* **WHAT THIS TASK INVOLVES**: Only text lines belong in the answer: the lines from the first one in the records through the line with "at is a green job on Job Bank?", copied exactly.

* **RECORDS SHOWN**:

'''

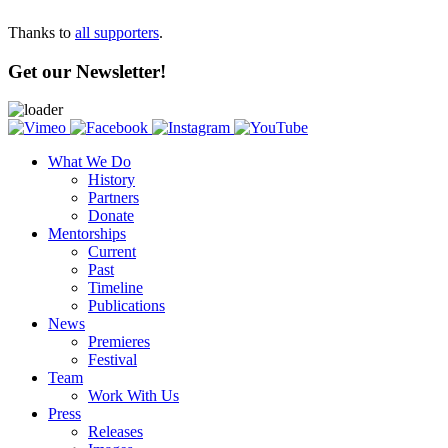
Thanks to
all supporters
.
Get our Newsletter!
What We Do
History
Partners
Donate
Mentorships
Current
Past
Timeline
Publications
News
Premieres
Festival
Team
Work With Us
Press
Releases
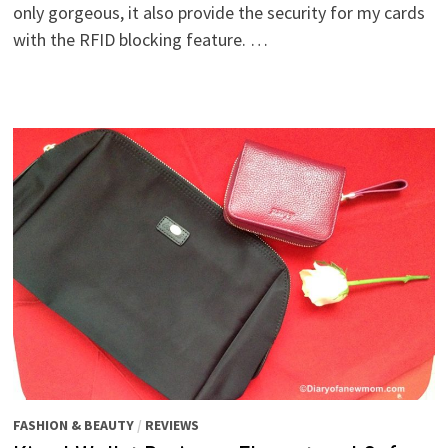
only gorgeous, it also provide the security for my cards
with the RFID blocking feature. …
FASHION & BEAUTY
/
REVIEWS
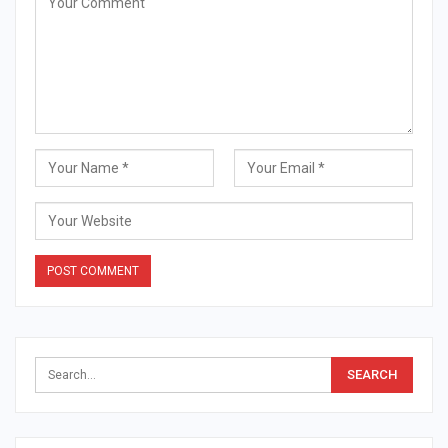
Alternative:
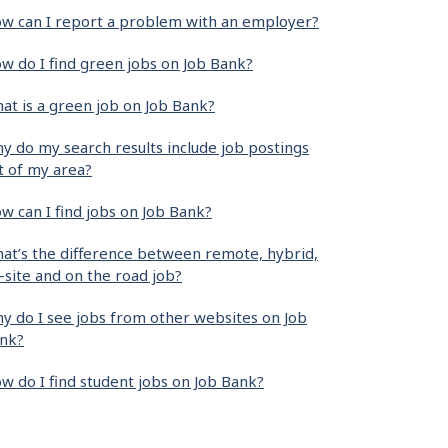
w can I report a problem with an employer?
w do I find green jobs on Job Bank?
at is a green job on Job Bank?
y do my search results include job postings
t of my area?
w can I find jobs on Job Bank?
at’s the difference between remote, hybrid,
-site and on the road job?
y do I see jobs from other websites on Job
nk?
w do I find student jobs on Job Bank?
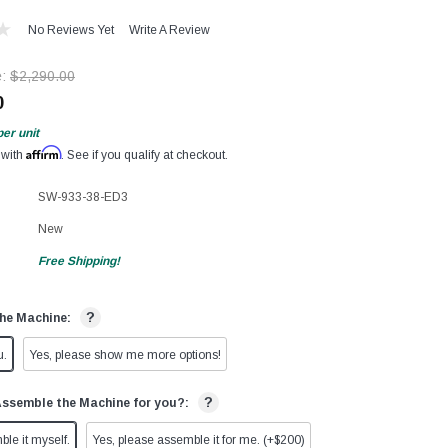
No Reviews Yet
Write A Review
e:
$2,290.00
0
per unit
Affirm
 with
. See if you qualify at checkout.
SW-933-38-ED3
New
Free Shipping!
?
he Machine:
u.
Yes, please show me more options!
?
Assemble the Machine for you?:
ble it myself.
Yes, please assemble it for me. (+$200)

'''

* **ANSWER SECTION**:
Thanks to
all supporters
.
Get our Newsletter!
What We Do
History
Partners
Donate
Mentorships
Current
Past
Timeline
Publications
News
Premieres
Festival
Team
Work With Us
Press
Releases
only gorgeous, it also provide the security for my cards
with the RFID blocking feature. …
FASHION & BEAUTY
/
REVIEWS
Alternative:
w can I report a problem with an employer?
w do I find green jobs on Job Bank?
at is a green job on Job Bank?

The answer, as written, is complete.